### Текст для чтения
+--
Беседа кончилась тем, что и Пугачев и казаки прослезились.
Оставалось написать указ войску. Но среди собравшихся грамотея не нашлось. Не знал грамоты и Пугачев. Он отпустил казаков и на прощанье поручил им разносить молву о царе осторожно, сообщать о нем только надежным, людям, чтобы не проведала старшинская сторона.
Пугачев немедленно поехал в один из иргизских монастырей искать писаря. Поиски были неудачны: он не только не нашел грамотея, но, опознанный одним из прежних знакомых, еле ушел от погони, скрывшись в дремучем иргизском лесу.
Бросается в глаза, с какой осторожностью подготовлял Пугачев свое выступление. Он разглашает молву о «царе» только самым надежным людям. Он принимает все меры, чтобы зажиточная казацкая верхушка, атаман, старшины не узнали о готовящихся событиях. Он вербует сторонников поодиночке и только таких, в которых он мог быть твердо уверен. Действуя конспиративно, Пугачев не торопится в Яицкий городок, где по улицам сновали войска, хватая всех подозрительных.
Казаки тоже не торопятся валить толпой к новоявленному государю и тщательно выбирают пункт, где бы лучше всего собраться войску. Отвергается сбор на камелях — верстах в двадцати ниже Талового умета: близко проходит большая дорога, по ней двигаются разные люди, шагают войска. Враг слишком скоро узнает о бунте, пресечет его в самом начале. По этой же причине отвергли устье Таловой речки.
Но сбор войска — дело близкого будущего. Пока же расширяются связи между Таловым уметом, где сидел Пугачев, и Яицким городком. Связи эти на-налаживаются пока что тоже с большим отбором и осторожностью. Характерно, что будущий глава пугачевской «военной коллегии» Чика-Зарубин, пользовавшийся славой болтуна, был представлен Пугачеву лишь после категорических настояний и клятвы перед образом, что он не разболтает об «императоре».
+--
### Набор данных
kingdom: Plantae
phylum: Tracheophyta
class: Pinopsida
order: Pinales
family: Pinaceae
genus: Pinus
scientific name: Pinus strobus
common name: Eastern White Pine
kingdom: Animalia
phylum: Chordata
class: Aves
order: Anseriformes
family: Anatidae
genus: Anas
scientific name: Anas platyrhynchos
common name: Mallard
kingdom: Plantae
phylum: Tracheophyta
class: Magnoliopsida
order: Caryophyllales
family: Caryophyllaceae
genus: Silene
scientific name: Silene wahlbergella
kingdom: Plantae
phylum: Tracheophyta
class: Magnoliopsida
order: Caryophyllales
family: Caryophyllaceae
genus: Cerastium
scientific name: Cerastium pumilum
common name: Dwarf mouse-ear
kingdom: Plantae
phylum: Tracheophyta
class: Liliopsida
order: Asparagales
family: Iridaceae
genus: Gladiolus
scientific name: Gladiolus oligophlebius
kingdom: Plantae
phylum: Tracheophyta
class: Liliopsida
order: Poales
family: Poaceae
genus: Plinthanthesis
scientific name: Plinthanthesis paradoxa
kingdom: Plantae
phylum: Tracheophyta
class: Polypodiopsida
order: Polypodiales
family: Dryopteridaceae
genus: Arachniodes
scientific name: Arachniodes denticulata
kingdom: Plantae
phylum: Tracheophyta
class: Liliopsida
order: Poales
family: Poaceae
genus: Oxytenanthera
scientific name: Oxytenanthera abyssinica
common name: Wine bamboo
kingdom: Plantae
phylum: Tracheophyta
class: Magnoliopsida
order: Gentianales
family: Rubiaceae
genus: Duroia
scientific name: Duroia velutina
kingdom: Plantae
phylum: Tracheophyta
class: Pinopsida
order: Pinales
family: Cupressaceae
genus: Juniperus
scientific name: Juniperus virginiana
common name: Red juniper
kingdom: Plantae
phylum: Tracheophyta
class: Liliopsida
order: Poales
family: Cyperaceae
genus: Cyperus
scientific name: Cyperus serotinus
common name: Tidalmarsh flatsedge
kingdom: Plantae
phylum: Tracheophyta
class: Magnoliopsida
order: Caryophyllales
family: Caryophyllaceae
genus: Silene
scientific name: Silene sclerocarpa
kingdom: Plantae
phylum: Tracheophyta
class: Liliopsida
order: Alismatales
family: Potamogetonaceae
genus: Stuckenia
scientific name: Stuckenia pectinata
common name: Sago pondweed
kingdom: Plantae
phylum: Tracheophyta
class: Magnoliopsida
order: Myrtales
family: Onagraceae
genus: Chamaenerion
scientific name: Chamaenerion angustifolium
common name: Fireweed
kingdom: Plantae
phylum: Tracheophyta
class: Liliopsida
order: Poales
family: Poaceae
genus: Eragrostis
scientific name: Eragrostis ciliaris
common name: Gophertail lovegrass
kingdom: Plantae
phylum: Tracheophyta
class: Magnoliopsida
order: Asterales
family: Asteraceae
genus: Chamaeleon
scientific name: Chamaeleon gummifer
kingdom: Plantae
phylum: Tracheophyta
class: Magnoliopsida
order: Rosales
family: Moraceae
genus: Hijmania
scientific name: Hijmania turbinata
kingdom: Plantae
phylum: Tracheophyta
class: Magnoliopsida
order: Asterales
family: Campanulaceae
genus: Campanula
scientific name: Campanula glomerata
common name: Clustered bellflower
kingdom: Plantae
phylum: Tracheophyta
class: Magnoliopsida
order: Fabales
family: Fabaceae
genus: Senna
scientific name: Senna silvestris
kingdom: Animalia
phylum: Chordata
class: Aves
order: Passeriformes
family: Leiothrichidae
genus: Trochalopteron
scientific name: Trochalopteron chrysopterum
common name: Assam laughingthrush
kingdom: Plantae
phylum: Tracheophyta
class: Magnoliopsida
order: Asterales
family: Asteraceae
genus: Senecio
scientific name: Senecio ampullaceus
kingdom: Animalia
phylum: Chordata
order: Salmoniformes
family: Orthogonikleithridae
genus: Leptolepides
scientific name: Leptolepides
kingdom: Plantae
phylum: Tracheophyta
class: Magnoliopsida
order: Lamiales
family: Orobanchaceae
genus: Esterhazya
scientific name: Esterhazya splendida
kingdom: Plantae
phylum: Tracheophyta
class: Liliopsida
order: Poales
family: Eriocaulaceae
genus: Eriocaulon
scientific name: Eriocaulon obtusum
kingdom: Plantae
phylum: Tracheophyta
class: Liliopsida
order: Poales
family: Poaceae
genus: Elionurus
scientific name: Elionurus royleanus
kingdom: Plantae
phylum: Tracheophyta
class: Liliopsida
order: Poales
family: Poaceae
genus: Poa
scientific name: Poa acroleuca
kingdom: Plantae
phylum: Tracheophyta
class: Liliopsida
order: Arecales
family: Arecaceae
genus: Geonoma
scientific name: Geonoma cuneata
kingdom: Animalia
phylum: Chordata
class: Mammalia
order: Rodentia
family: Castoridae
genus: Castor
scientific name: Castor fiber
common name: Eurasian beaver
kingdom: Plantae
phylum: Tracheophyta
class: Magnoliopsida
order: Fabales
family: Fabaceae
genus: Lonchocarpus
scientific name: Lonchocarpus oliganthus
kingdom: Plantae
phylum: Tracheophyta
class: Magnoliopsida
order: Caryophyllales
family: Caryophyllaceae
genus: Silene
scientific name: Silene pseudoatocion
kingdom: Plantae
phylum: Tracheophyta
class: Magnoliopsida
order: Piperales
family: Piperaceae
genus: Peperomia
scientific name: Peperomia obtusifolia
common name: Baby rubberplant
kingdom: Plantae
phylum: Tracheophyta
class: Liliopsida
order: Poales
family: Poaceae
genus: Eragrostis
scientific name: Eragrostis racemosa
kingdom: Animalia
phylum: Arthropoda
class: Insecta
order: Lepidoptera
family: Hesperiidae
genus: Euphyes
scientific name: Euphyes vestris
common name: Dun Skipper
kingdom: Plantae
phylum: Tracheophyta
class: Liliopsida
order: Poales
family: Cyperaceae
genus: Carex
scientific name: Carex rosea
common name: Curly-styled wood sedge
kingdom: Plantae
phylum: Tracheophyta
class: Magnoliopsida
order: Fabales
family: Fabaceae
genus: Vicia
+--
### Задание 1
Перескажи в виде краткого списка абзац текста о Пугачеве, который начинается словами «Бросается в глаза». Сохрани его основные факты.
### Задание 2
Объясни по тексту о Пугачеве, почему казаки отвергли сбор войска на камелях ниже Талового умета.
### Задание 3
Продолжи текст о Пугачеве, начав сразу после его последнего предложения.

### Результат 1
- Пугачев готовил свое выступление с большой осторожностью.
- Молву о «царе» он сообщал только самым надежным людям.
- Он принимал все меры, чтобы атаман, старшины и зажиточная казацкая верхушка не узнали о готовящихся событиях.
- Сторонников он вербовал поодиночке и только тех, в ком был твердо уверен.
- Он не торопился в Яицкий городок, где по улицам сновали войска и хватали всех подозрительных.

### Результат 2
Рядом проходила большая дорога, по которой двигались разные люди и шагали войска. Из-за этого враг слишком скоро узнал бы о бунте и пресек бы его в самом начале.

### Результат 3
Пугачев держался чрезвычайно умело. В дни, предшествовавшие восстанию, Пугачев беседуя пока с немногочисленными верными казаками, неизменно поднимал разговор о горестном казацком житье-бытье. Он рассказывал о бедствиях, которые ему самому пришлось перенести из-за бояр, лишивших его царства, о долголетних странствованиях по разным странам. Кончались эти агитационные разговоры неизменным вопросом: примут ли его казаки, пойдут ли за ним? Простой казак Емельян Пугачев великолепно сознавал всю трудность и опасность задуманного предприятия, пошел на рискованное дело, лишь тщательно выяснив возможные шансы на успех.
Он вел себя очень просто. Не требовал, когда это не нужно было, внешних проявлений почета, не настаивал на низких поклонах, садился запросто рядом с казаками, запросто беседовал с ними. С самого начала самозванства Пугачев подчеркивал свое резкое отличие от прежних царей: «Доселе отцы ваши и деды в Москву и Петербург к монархам езжали, а ныне монарх к вам сам приехал», — говорил он.
Но достаточно было кому-нибудь выразить сомнение в царском достоинстве Пугачева, как он принимал другой, настойчивый и грозный тон. На Таловый умет пришли казаки — Караваев, Шигаев, Мясников и Чика-Зарубип. Караваев потребовал, чтобы «Петр Федорович» показал свои царские знаки. Пугачев в гневе вскричал:
— Раб ты мой, а повелеваешь мною.
Он разорвал ворот рубахи, выставил грудь со следами заживших ран и с такой убеждающей силой заявил, что это царские знаки, что казаки в страхе замолчали.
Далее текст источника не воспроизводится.